Recalled on Aug. 15, he finished the year hitting .294 down the stretch. Long attributed some of Gardner's success to a slight change in his stance made by Scranton/Wilkes-Barre hitting coach Butch Wynegar, who had Gardner lower his hands.

With the Yankees, Long continued working on Gardner's mechanics. Among other adjustments, Long eliminated the stride from Gardner's swing, which helped him react to the ball quicker.

In the offseason, Gardner built on the advice. He stuck with a hitting routine at a baseball complex near his home in Charleston, S.C. Twice, he watched video footage from last season of every one of his 127 major-league at-bats. The film review only reinforced the things he needed to improve most -- keeping his head in place, staying down through the swing, locking his eyes on the ball deeper into the hitting zone.

The results have shown thus far. After hitting just three home runs last season, Gardner hit his third in Grapefruit League play Monday, against the Toronto Blue Jays. His two hits against the Jays raised his average to .381 in eight spring training games.

"I'm seeing the ball well and my timing's pretty good right now, just trying to take advantage of good pitches to hit," Gardner said.

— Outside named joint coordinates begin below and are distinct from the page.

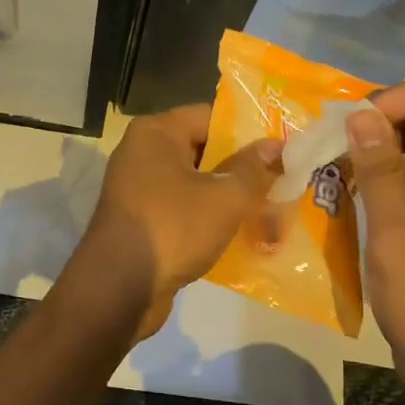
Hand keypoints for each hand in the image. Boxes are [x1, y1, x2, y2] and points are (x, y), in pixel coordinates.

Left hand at [60, 105, 281, 345]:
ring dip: (230, 197)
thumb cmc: (172, 228)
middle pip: (204, 150)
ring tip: (273, 212)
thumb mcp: (223, 197)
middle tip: (286, 181)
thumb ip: (252, 169)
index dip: (249, 131)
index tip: (284, 147)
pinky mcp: (142, 220)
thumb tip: (275, 145)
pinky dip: (210, 219)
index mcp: (156, 132)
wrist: (118, 288)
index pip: (211, 116)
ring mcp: (139, 188)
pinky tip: (244, 236)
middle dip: (244, 169)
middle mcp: (143, 152)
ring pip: (196, 183)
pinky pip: (184, 209)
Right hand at [346, 84, 404, 404]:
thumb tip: (359, 114)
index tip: (351, 117)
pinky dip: (384, 175)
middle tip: (333, 132)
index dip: (400, 99)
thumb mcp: (400, 237)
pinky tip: (348, 181)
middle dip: (385, 120)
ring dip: (381, 146)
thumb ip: (380, 171)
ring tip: (334, 152)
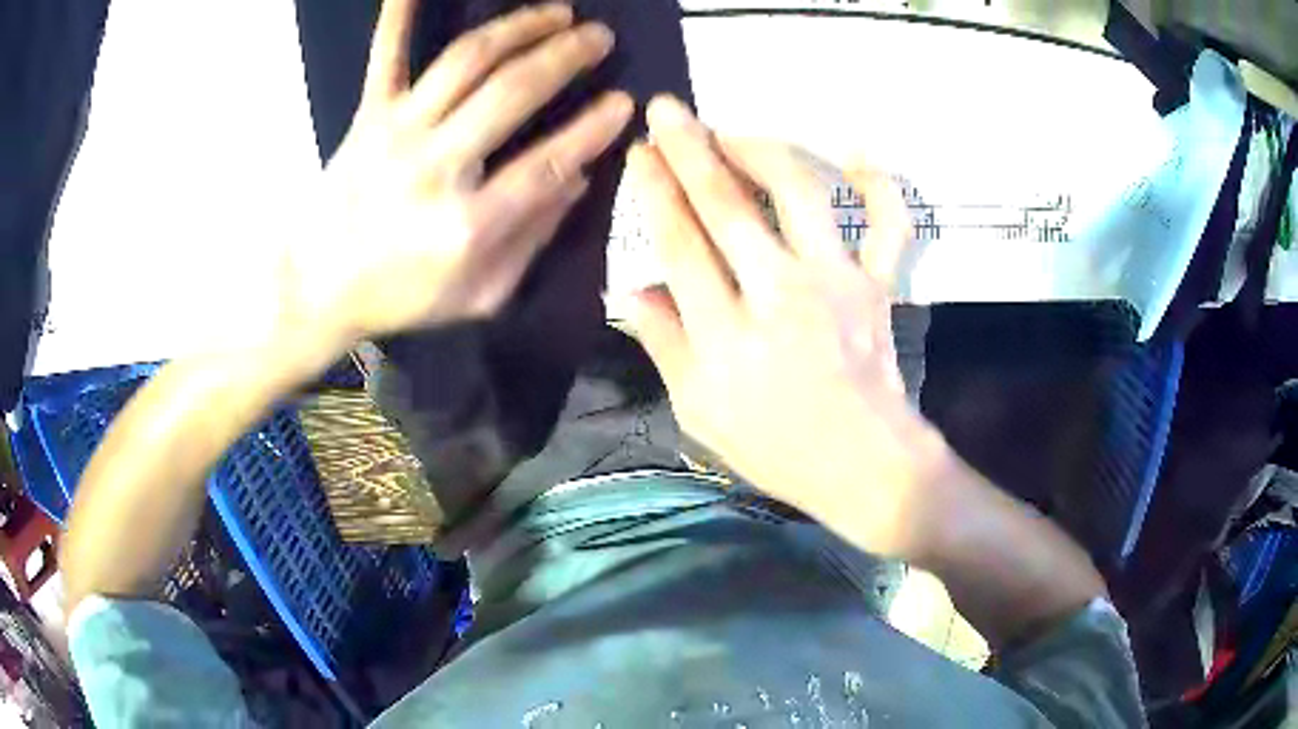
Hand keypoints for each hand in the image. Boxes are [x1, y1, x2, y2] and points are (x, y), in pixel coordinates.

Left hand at [280, 0, 632, 350]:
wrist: (318, 288)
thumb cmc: (401, 295)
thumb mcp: (479, 294)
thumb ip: (532, 238)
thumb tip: (578, 179)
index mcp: (467, 225)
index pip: (547, 164)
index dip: (592, 129)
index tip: (624, 102)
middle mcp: (435, 168)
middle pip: (511, 94)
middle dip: (565, 57)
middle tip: (600, 37)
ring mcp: (397, 134)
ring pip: (466, 62)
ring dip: (519, 28)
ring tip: (557, 12)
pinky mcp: (367, 117)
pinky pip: (387, 57)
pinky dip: (399, 17)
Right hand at [625, 97, 949, 558]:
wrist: (863, 466)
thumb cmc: (776, 447)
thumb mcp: (699, 413)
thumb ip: (664, 347)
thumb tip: (628, 292)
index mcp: (726, 334)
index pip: (680, 243)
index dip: (656, 191)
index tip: (641, 153)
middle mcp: (780, 294)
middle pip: (728, 205)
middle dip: (690, 149)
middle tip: (668, 109)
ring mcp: (837, 283)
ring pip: (801, 194)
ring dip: (764, 151)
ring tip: (735, 131)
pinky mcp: (879, 285)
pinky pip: (889, 225)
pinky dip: (881, 184)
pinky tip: (861, 151)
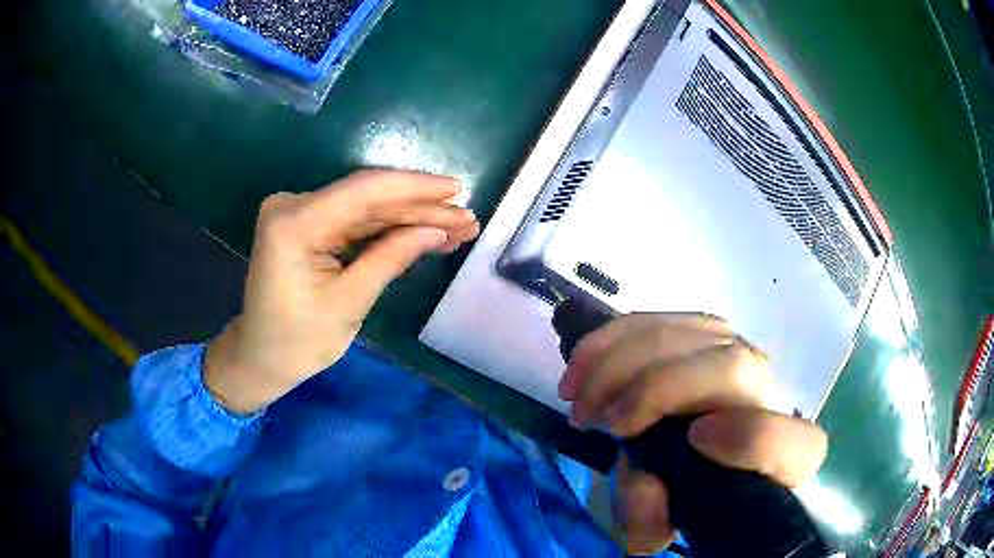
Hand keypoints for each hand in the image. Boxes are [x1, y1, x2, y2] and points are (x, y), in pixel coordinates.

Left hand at [205, 170, 479, 413]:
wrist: (260, 356)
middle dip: (421, 209)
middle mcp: (294, 205)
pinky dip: (389, 229)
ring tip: (457, 228)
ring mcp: (300, 213)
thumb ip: (391, 258)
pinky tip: (425, 234)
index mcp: (295, 222)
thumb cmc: (298, 341)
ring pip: (367, 209)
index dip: (416, 187)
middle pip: (369, 198)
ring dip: (411, 218)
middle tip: (467, 219)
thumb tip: (437, 231)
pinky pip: (355, 221)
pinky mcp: (308, 225)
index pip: (365, 191)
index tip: (458, 189)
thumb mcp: (349, 303)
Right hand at [557, 314, 827, 554]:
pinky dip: (610, 339)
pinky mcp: (702, 328)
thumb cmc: (694, 483)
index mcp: (782, 453)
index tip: (694, 441)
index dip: (747, 439)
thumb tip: (643, 501)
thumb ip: (655, 516)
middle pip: (732, 369)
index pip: (786, 442)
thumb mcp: (668, 513)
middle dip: (656, 390)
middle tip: (601, 421)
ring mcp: (736, 349)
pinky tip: (580, 366)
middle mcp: (768, 392)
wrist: (706, 443)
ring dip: (620, 362)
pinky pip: (657, 319)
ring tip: (578, 396)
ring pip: (688, 335)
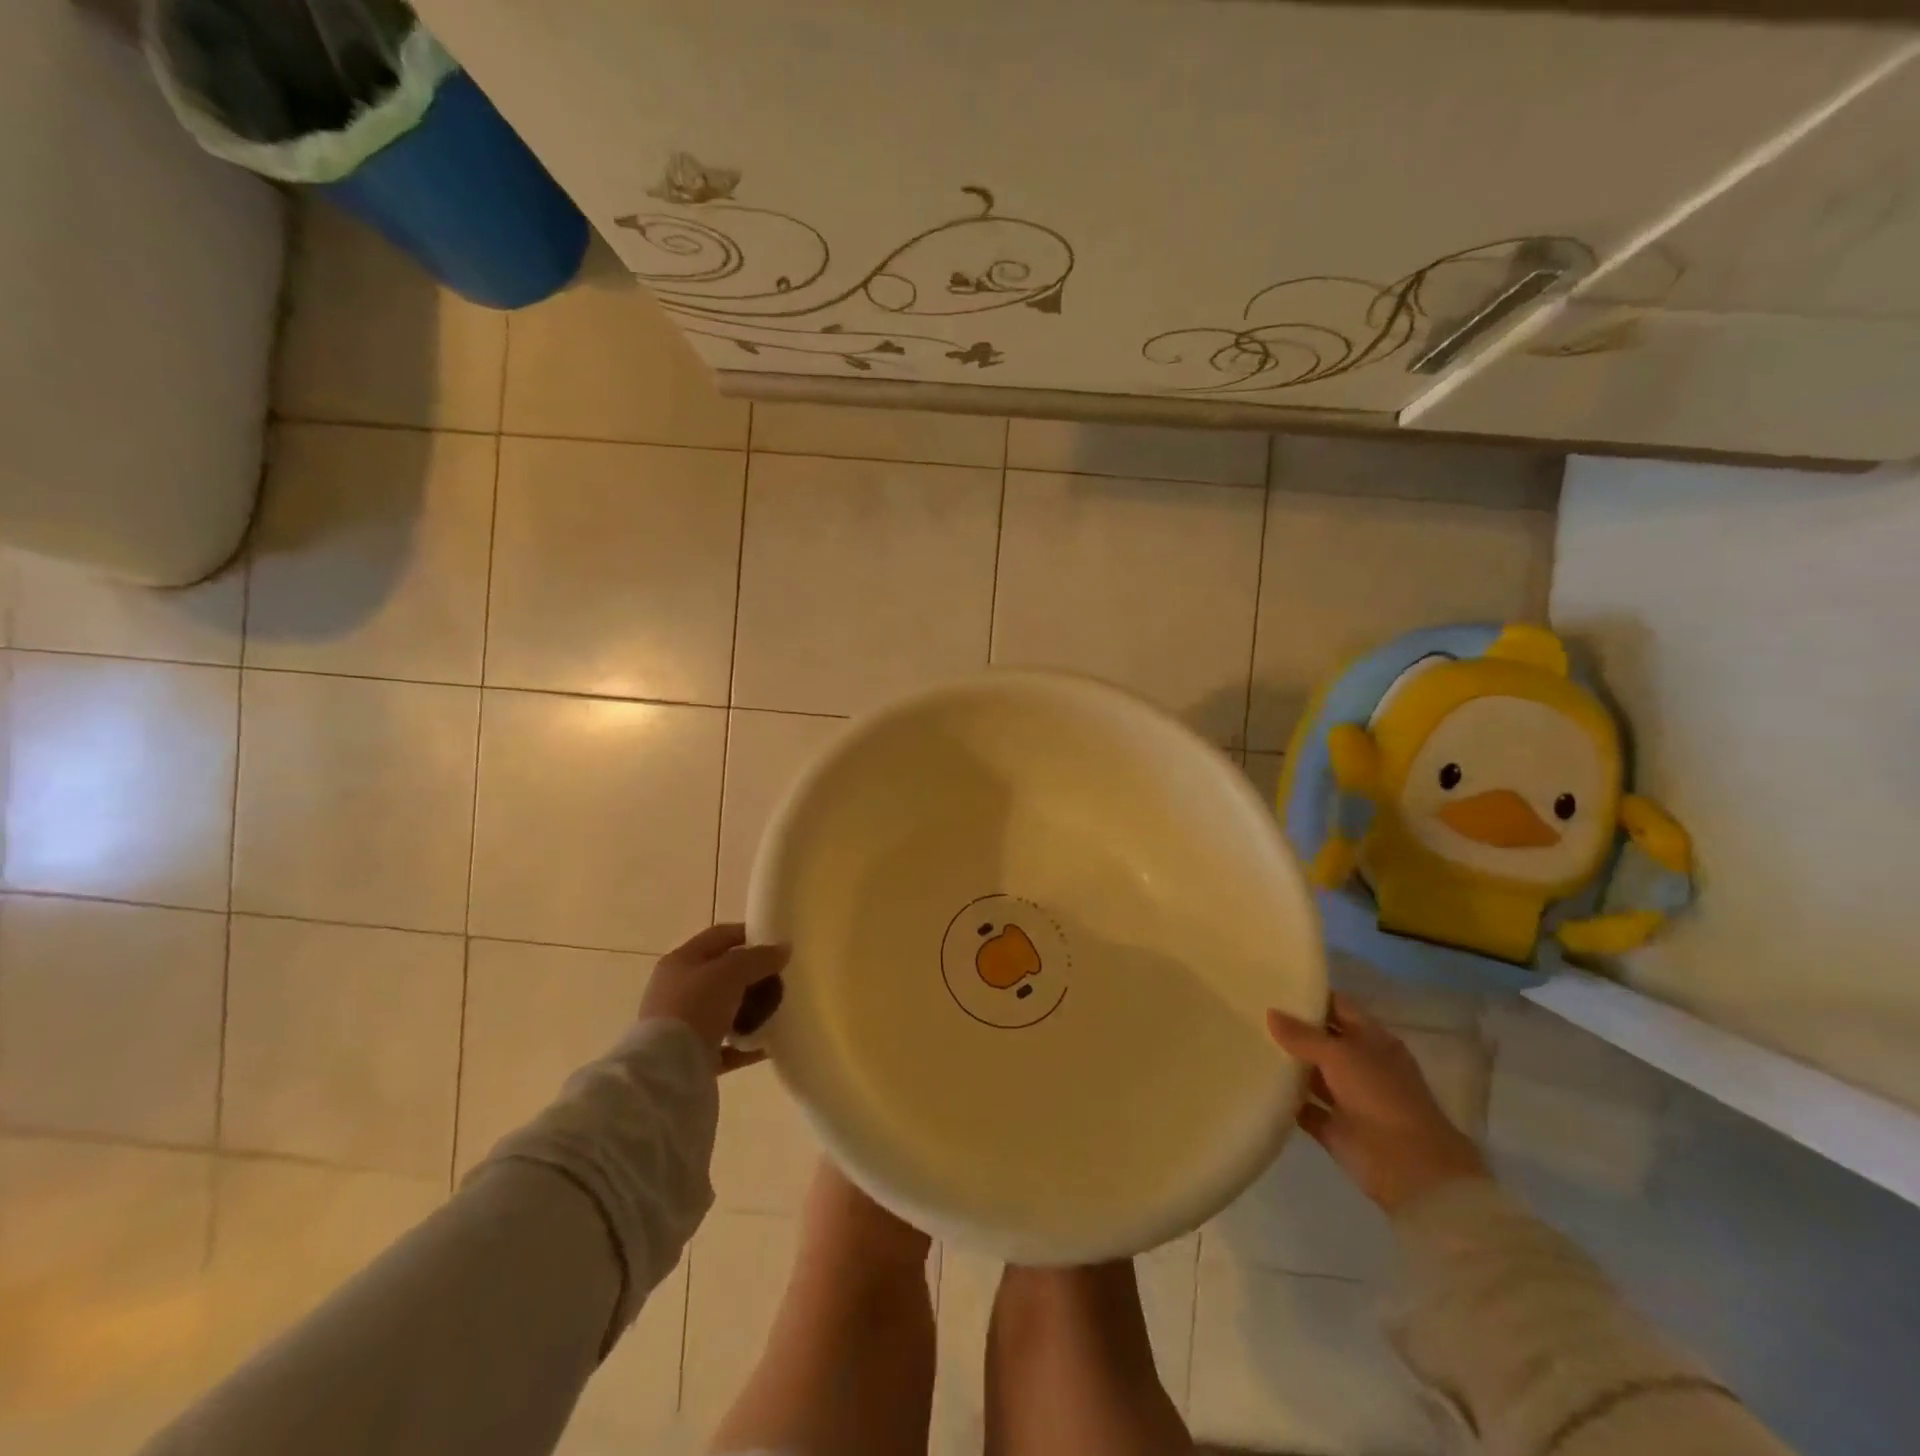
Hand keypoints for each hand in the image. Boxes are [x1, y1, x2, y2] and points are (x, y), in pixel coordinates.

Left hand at [639, 924, 788, 1072]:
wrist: (668, 1071)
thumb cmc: (696, 1007)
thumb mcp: (731, 973)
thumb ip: (759, 958)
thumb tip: (783, 949)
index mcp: (681, 962)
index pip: (719, 937)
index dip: (748, 934)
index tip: (776, 943)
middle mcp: (677, 990)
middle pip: (721, 975)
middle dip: (753, 976)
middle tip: (781, 979)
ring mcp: (682, 1025)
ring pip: (724, 1011)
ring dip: (750, 1010)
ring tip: (778, 1011)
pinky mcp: (690, 1057)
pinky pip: (725, 1046)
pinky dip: (746, 1044)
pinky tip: (769, 1045)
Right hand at [1266, 994, 1488, 1213]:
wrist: (1409, 1168)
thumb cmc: (1381, 1096)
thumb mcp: (1340, 1055)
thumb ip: (1304, 1035)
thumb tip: (1271, 1013)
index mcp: (1373, 1040)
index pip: (1338, 1007)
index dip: (1311, 995)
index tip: (1276, 984)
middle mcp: (1361, 1065)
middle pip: (1322, 1039)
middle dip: (1292, 1028)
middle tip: (1251, 1011)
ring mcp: (1348, 1098)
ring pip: (1312, 1074)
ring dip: (1287, 1064)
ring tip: (1247, 1043)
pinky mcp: (1334, 1128)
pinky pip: (1304, 1108)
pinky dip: (1285, 1100)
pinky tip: (1256, 1084)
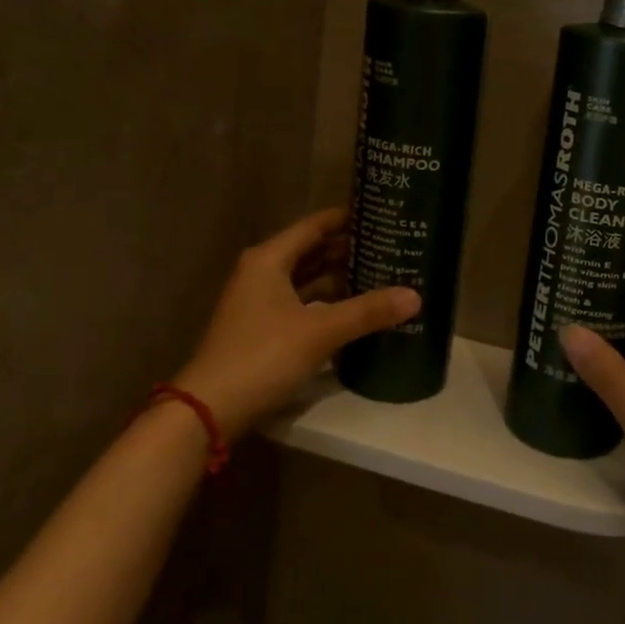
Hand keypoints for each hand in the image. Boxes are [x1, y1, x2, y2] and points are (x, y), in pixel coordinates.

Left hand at [176, 209, 418, 440]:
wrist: (209, 409)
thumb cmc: (262, 355)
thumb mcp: (319, 331)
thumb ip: (367, 311)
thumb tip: (415, 296)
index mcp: (270, 259)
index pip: (315, 226)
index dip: (347, 218)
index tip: (382, 214)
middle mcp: (262, 273)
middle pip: (312, 252)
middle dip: (349, 250)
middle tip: (391, 247)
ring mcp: (259, 302)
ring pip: (307, 280)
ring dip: (339, 279)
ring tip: (382, 276)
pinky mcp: (262, 329)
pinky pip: (301, 304)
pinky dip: (326, 304)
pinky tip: (354, 311)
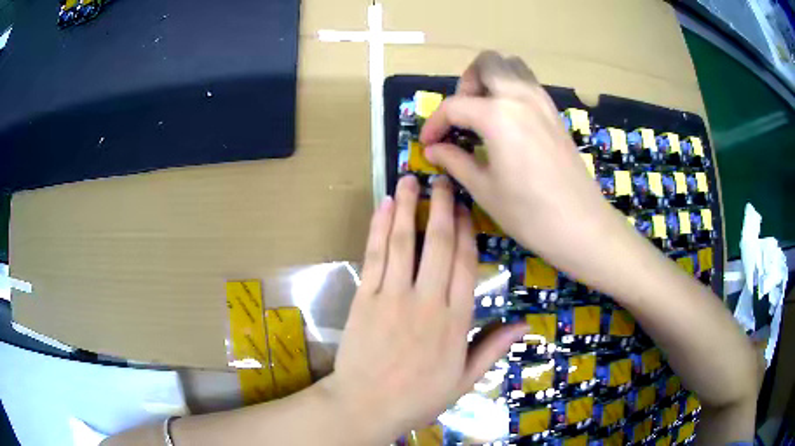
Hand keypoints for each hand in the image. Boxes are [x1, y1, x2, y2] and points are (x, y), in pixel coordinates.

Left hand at [319, 175, 526, 443]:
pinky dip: (379, 228)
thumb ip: (492, 348)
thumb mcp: (464, 380)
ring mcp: (392, 296)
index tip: (466, 207)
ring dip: (408, 207)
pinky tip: (384, 207)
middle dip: (442, 208)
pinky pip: (374, 256)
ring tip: (410, 180)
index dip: (467, 231)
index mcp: (454, 321)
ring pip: (405, 242)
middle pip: (439, 245)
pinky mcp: (365, 297)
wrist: (366, 405)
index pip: (465, 265)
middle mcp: (426, 301)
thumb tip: (524, 324)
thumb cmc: (418, 397)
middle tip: (444, 180)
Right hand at [420, 51, 628, 281]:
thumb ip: (455, 161)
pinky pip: (528, 84)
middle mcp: (521, 97)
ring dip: (491, 80)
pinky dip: (511, 90)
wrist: (582, 226)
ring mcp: (543, 102)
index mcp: (498, 115)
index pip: (454, 106)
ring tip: (483, 113)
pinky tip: (507, 122)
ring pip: (512, 66)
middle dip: (466, 82)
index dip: (434, 124)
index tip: (427, 144)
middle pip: (487, 62)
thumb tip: (433, 149)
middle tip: (461, 115)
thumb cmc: (529, 213)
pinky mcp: (555, 113)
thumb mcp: (484, 189)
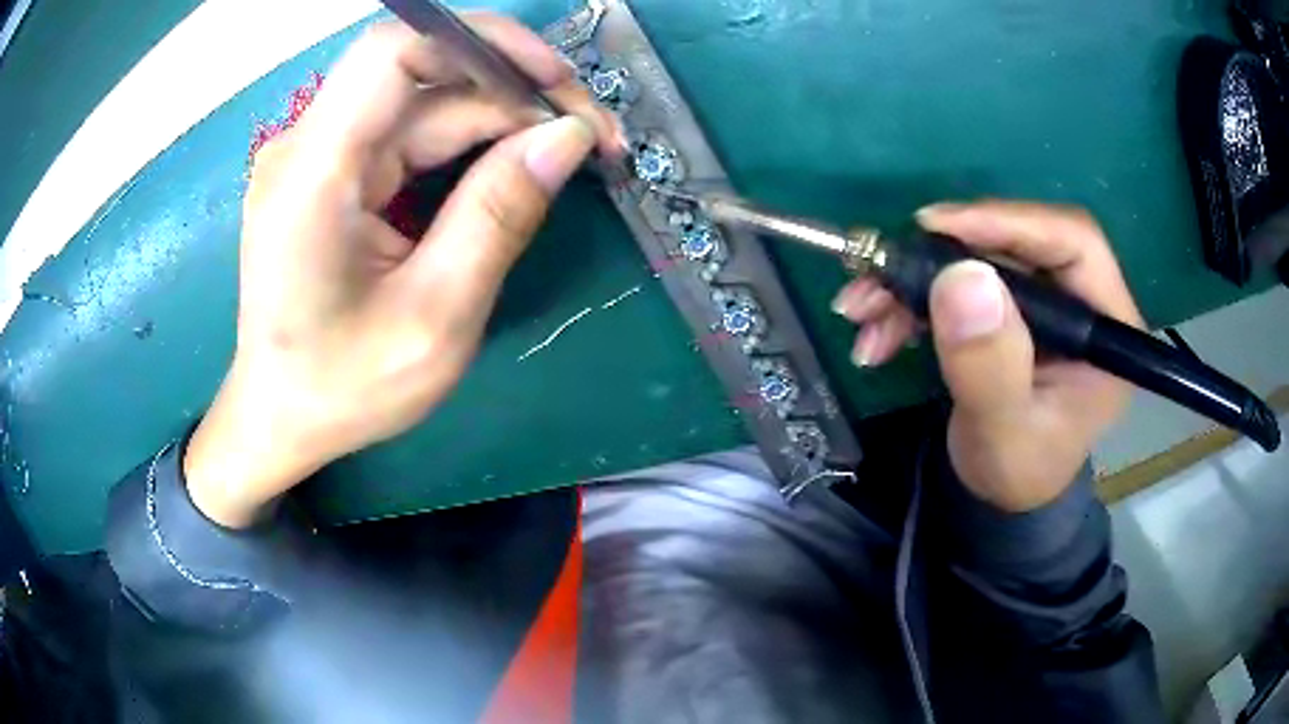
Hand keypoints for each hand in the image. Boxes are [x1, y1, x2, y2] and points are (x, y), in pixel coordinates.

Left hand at [184, 16, 621, 527]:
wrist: (280, 418)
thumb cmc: (343, 388)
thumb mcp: (435, 319)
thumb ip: (498, 217)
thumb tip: (567, 138)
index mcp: (314, 174)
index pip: (396, 51)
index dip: (484, 44)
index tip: (558, 83)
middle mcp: (308, 146)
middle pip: (422, 74)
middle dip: (513, 90)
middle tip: (588, 135)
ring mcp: (318, 156)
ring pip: (423, 103)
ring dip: (499, 117)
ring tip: (566, 151)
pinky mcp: (332, 172)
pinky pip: (408, 133)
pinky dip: (468, 141)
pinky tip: (513, 165)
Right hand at [832, 202, 1142, 510]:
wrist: (1002, 495)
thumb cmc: (1017, 472)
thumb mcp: (1004, 433)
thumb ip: (990, 367)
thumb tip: (963, 277)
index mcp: (1106, 324)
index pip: (1071, 241)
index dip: (1008, 222)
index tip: (936, 226)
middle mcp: (1079, 298)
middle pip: (1014, 242)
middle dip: (940, 255)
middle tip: (879, 271)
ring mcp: (1042, 301)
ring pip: (977, 259)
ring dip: (912, 281)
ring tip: (861, 311)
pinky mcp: (1010, 307)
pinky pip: (958, 282)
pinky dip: (910, 301)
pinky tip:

The difference, Yankees manager Joe Girardi said, is in Gardner's sharpened mechanics. But Girardi cautions that a starting job can't be won this early in spring, though if Gardner keeps hitting this way, he may evolve into the leadoff hitter that some scouts have projected for years.

"He's an everyday player who could learn to be a good leadoff guy because he can fly," said a longtime talent evaluator, who requested anonymity because he isn't authorized to speak publicly about players in other organizations.

The scout said he likes Gardner more than most of his scouting colleagues. Given time, he believes Gardner could steal 40 bases a year. But in qualifying his praise, the scout repeats the question that separates Gardner from a coveted spot in the Yankees' everyday lineup.

"It's just a matter of how his bat will play," he said.